246 Views Asked by At

$ % Some definitions \def\D#1#2{\operatorname{D_{\chi^2}}(#1 \| #2)} \def\Df#1#2{\operatorname{D}_{f}(#1 \| #2)} \def\E#1#2{\operatorname*{\mathbb{E}_{#1}}\left[#2\right]} \def\dee{\mathop{\mathrm{d}\!}} \def\var#1{\operatorname{var}(#1)} $

I'm interested in the $\chi^2$-divergnce, as a way of comparing probability distributions. There are two ways I've seen it defined. Are they equivalent?

Let $P,Q$ be two probability measures on a set $\mathscr X$ with some sigma algebra, and $p,q$ be their densities with respect to some dominating measure denoted $\dee x$.
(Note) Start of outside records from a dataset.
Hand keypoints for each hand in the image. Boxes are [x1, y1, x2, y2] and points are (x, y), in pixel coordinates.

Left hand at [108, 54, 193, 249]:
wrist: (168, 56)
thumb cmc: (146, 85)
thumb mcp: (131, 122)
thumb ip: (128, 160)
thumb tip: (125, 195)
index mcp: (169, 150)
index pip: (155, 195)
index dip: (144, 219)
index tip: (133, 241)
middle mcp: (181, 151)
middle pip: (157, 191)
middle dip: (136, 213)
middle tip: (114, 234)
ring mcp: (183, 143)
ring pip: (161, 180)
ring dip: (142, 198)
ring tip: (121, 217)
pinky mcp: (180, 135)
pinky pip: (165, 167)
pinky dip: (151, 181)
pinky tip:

  1. The first definition I've seen is $$\D{P}{Q} \equiv \int_{\mathscr X}\frac{(p(x)-q(x))^2}{p(x)}\dee{x}$$ This definition makes the relationship with the Chi-squared test clear.
  2. The second definition I've seen is $$\D{P}{Q} \equiv \E{Q}{{\left(\frac{\dee{P}}{\dee{Q}}-1\right)}^2} = \int_{\mathscr X}{\left(\frac{\dee{P}}{\dee{Q}}-1\right)}^2\dee{Q}$$ where $\frac{\dee{P}}{\dee{Q}}$ is the RN-derivative of $P$ with respect to $Q$. This definition is used in the context of defining $\chi^2$ divergence as an $f$-divergence ($\Df{P}{Q}\equiv\E{Q}{f(\frac{\dee{P}}{\dee{Q}})}$ with $f(t)=(t -1)^2$).

My question is: are these definitions completely identical, or does the fact that the second one makes no mention of a dominating measure mean that it is more general?